To access a Web service, the application contacts the EGL Rich UI proxy, which is logic that is deployed on the server machine that transmitted the file. In most cases, the Web service is on another machine. The Rich UI proxy handles the transfer of data to and from all Web services.

Web servers and application servers

A Web server is software that receives browser requests and that transmits Web pages and other content in response. In most enterprise computing, the Web server is a front end for the more complex processing that is available from an application server. The Web server is an intermediary, receiving the user's request and passing it to software, such as the EGL Rich UI proxy, which runs directly in the application server.

When you use EGL, an application server supports Java™ Enterprise Edition (JEE), which is a Java Runtime that provides special handling for security, database access, and other areas of enterprise processing. Some server-side products—such as IBM WebSphere® Application Server—are fully compliant with JEE; and some—such as Apache Tomcat—are partially compliant. For purposes of this introduction, both kinds of products are JEE-compliant application servers. In contrast, some server-side products—such as Apache HTTP Server—have no JEE support and might not even be written in Java. That kind of product is a simple Web server.

An EGL Rich UI application must be installed on a JEE-compliant application server. The server is said to be the container of the applications deployed to it.

Deployment files

When you deploy a Rich UI application to a server, you provide a variety of files. Always present is an HTML file that includes JavaScript. You might also provide supplementary files with additional content:
  • CSS definitions
  • Multimedia content (graphics, video, and music)
  • Runtime messages (and user-interface content) for users who speak one or another language.

You deploy the application files in a Web Archive (WAR) file, which is a compressed file that is similar to a .zip file.

When you deploy a Rich UI application or a service to Apache Tomcat, you provide only a WAR file. The WAR file includes the Web deployment descriptor (web.xml), which establishes the characteristics of the runtime environment. In particular, the Web deployment descriptor includes resource identifiers; these identifiers refer to external resources such as databases.

+++++

[QUESTIONS]
1) In the text on deploying EGL Rich UI applications, does each statement agree with it? Answer yes or no for (a), (b) and (c), and quote the deciding words. (a) Apache Tomcat is fully compliant with JEE. (b) The Rich UI proxy handles data transfer to and from all Web services. (c) Deploying a Rich UI application to Apache Tomcat requires only a WAR file.
2) Translate this sentence from the text on deploying EGL Rich UI applications into Spanish: "A Web server is software that receives browser requests and that transmits Web pages and other content in response."
3) From the text on deploying EGL Rich UI applications, write out everything from "When you deploy a Rich UI application to" down to "video, and music)".

[ENTRIES PROVIDED]
+++++

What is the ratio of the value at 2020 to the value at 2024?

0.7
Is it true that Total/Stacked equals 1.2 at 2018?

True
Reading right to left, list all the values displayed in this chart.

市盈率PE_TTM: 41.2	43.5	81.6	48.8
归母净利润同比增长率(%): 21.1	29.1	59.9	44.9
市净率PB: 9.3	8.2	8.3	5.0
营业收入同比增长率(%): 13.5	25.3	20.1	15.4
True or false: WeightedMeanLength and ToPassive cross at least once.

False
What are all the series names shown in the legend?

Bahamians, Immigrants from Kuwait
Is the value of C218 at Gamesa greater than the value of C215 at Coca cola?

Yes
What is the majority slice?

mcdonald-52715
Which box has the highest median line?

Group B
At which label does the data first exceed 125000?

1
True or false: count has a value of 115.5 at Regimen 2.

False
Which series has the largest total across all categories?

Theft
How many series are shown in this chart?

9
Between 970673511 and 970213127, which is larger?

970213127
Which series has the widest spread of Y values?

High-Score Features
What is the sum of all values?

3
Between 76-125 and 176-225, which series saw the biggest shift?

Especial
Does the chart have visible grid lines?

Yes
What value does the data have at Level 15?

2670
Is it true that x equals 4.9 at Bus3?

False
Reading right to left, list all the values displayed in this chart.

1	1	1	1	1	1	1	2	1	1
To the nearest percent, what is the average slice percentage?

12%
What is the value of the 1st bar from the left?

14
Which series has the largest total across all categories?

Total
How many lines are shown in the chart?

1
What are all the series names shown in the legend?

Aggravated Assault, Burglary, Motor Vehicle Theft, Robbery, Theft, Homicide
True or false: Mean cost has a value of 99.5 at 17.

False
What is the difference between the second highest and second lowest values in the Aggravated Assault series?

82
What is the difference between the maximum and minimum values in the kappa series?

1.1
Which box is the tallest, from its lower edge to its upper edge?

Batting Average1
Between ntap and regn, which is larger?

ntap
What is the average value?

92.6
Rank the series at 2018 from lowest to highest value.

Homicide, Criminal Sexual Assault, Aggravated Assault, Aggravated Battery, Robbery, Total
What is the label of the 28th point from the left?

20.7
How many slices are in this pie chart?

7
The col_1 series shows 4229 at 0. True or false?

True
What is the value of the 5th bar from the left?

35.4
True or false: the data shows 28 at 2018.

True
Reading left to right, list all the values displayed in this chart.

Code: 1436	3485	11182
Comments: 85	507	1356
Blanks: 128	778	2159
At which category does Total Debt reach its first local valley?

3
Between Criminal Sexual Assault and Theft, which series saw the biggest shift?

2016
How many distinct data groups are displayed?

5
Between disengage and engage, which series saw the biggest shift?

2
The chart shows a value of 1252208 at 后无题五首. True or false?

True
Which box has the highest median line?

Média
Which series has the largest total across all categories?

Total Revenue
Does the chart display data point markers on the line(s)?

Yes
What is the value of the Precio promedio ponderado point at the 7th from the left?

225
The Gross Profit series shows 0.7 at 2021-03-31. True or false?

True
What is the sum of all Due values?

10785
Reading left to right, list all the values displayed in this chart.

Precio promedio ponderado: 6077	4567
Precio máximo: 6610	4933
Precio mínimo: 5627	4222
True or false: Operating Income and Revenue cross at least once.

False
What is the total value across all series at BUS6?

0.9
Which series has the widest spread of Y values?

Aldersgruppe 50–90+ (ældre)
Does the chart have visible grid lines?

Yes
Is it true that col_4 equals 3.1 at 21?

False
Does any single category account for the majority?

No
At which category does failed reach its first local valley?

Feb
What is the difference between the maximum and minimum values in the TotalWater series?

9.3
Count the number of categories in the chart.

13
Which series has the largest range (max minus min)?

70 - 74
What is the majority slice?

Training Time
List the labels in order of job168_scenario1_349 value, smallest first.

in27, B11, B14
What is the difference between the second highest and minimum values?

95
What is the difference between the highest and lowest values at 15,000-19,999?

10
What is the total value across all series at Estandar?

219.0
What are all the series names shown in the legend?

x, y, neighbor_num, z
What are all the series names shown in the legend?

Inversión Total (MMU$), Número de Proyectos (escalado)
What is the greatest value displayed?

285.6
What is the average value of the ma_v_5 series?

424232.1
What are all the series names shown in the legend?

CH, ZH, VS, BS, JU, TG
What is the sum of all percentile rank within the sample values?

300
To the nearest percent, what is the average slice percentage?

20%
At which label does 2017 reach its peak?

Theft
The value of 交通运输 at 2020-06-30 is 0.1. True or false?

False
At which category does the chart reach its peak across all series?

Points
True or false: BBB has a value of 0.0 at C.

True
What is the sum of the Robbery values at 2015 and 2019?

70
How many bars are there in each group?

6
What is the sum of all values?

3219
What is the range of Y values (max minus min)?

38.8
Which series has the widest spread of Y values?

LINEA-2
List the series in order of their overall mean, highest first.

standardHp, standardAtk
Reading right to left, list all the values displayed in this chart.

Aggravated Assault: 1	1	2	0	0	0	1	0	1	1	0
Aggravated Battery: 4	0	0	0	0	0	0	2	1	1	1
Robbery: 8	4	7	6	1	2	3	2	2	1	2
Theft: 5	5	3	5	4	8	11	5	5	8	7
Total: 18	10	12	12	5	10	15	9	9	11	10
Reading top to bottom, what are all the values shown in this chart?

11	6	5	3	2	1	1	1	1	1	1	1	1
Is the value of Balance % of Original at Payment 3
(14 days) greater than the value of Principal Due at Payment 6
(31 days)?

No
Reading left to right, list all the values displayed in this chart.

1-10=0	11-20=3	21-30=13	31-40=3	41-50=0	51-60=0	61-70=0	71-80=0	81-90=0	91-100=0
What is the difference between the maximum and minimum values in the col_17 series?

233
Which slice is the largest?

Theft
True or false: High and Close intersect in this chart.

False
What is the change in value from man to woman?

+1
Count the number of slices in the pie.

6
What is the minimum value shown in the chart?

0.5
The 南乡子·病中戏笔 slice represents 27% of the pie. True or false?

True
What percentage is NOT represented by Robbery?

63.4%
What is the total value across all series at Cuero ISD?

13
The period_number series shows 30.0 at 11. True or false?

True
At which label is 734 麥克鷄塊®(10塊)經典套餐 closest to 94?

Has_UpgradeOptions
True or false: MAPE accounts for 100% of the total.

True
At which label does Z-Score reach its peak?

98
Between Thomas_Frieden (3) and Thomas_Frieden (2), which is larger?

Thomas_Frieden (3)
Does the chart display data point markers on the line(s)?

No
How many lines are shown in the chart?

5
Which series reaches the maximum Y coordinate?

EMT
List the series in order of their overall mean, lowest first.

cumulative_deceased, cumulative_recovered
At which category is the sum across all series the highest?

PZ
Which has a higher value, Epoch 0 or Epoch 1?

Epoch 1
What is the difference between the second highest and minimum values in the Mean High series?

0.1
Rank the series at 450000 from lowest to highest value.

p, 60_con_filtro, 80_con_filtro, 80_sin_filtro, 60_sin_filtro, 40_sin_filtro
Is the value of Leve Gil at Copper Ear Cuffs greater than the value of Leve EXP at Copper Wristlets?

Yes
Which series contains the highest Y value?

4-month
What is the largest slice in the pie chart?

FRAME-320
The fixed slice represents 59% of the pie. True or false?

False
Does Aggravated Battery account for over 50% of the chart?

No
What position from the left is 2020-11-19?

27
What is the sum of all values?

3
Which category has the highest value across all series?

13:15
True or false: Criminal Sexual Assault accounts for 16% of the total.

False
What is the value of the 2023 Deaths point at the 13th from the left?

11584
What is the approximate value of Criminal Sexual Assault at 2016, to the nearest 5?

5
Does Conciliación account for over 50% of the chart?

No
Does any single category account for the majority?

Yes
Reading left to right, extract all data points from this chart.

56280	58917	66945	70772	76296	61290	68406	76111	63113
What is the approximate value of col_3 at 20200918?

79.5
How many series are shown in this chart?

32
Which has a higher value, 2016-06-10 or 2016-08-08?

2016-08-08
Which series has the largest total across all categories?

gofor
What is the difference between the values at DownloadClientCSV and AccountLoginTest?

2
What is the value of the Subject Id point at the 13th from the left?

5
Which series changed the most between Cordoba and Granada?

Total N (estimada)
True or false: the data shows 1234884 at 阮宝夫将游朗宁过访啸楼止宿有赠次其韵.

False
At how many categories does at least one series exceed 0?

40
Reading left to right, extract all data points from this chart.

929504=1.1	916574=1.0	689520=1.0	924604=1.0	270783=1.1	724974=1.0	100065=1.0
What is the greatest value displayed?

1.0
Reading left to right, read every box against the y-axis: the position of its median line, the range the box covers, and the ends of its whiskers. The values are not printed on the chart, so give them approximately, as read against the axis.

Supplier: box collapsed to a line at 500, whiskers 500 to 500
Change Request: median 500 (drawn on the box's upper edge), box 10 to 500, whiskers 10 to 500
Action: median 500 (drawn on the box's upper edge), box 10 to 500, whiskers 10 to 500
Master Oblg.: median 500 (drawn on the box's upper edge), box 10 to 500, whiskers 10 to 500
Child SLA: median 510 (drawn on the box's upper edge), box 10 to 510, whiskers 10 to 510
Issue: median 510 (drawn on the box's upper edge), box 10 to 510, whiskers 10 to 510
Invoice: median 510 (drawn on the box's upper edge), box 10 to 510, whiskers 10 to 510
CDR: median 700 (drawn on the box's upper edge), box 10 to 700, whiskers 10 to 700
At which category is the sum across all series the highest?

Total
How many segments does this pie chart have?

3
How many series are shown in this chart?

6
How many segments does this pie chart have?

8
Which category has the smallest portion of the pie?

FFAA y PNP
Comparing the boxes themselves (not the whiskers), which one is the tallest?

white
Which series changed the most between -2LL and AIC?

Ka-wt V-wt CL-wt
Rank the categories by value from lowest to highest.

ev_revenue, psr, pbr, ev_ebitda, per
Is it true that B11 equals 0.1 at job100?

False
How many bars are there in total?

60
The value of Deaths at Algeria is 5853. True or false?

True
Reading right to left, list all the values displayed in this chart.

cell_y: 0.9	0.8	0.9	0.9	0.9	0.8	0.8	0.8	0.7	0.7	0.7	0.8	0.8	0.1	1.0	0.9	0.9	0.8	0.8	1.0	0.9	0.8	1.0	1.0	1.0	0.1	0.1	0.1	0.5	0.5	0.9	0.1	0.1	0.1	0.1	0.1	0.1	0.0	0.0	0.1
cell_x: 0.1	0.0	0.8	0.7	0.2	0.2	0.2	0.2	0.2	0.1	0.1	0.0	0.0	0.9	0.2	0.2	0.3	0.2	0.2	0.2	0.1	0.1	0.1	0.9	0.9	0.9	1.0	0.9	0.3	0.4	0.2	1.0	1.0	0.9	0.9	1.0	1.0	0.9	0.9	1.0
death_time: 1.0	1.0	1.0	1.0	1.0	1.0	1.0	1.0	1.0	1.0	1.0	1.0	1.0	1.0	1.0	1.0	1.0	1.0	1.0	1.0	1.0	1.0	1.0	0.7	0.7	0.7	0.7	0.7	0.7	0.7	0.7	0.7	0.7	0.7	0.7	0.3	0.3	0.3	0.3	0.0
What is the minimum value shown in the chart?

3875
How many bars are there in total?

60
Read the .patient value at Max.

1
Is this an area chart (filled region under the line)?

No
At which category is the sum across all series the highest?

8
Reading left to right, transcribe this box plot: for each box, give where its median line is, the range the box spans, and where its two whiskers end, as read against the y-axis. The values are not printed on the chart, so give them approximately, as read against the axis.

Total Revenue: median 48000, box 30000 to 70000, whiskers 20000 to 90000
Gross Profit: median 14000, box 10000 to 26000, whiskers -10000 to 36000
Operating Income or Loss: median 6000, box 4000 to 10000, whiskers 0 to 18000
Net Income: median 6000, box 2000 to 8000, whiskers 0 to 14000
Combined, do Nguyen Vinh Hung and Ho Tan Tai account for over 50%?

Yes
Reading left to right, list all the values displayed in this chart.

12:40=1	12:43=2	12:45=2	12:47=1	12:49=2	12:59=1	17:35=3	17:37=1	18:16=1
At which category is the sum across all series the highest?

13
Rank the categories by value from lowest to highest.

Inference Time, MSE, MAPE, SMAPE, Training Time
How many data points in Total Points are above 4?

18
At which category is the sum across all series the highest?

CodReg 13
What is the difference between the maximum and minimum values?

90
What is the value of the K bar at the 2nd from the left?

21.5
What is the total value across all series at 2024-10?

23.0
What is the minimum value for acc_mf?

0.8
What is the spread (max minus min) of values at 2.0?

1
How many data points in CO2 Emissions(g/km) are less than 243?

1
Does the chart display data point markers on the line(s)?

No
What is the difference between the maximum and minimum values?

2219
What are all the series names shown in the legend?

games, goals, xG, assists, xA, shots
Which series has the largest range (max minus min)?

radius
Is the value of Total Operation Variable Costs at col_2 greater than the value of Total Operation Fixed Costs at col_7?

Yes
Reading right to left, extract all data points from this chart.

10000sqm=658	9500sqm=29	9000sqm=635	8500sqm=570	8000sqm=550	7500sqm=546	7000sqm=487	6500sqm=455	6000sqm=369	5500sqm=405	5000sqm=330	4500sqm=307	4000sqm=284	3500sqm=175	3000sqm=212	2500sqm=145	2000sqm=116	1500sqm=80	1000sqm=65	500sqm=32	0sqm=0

+++++

[WRITTEN ANSWERS]
1)
(a) No: "some—such as Apache Tomcat—are partially compliant"
(b) Yes: "The Rich UI proxy handles the transfer of data to and from all Web services."
(c) Yes: "When you deploy a Rich UI application or a service to Apache Tomcat, you provide only a WAR file."

2) Un servidor web es un software que recibe solicitudes del navegador y que transmite páginas web y otro contenido como respuesta.

3)
When you deploy a Rich UI application to a server, you provide a variety of files. Always present is an HTML file that includes JavaScript. You might also provide supplementary files with additional content:
  • CSS definitions
  • Multimedia content (graphics, video, and music)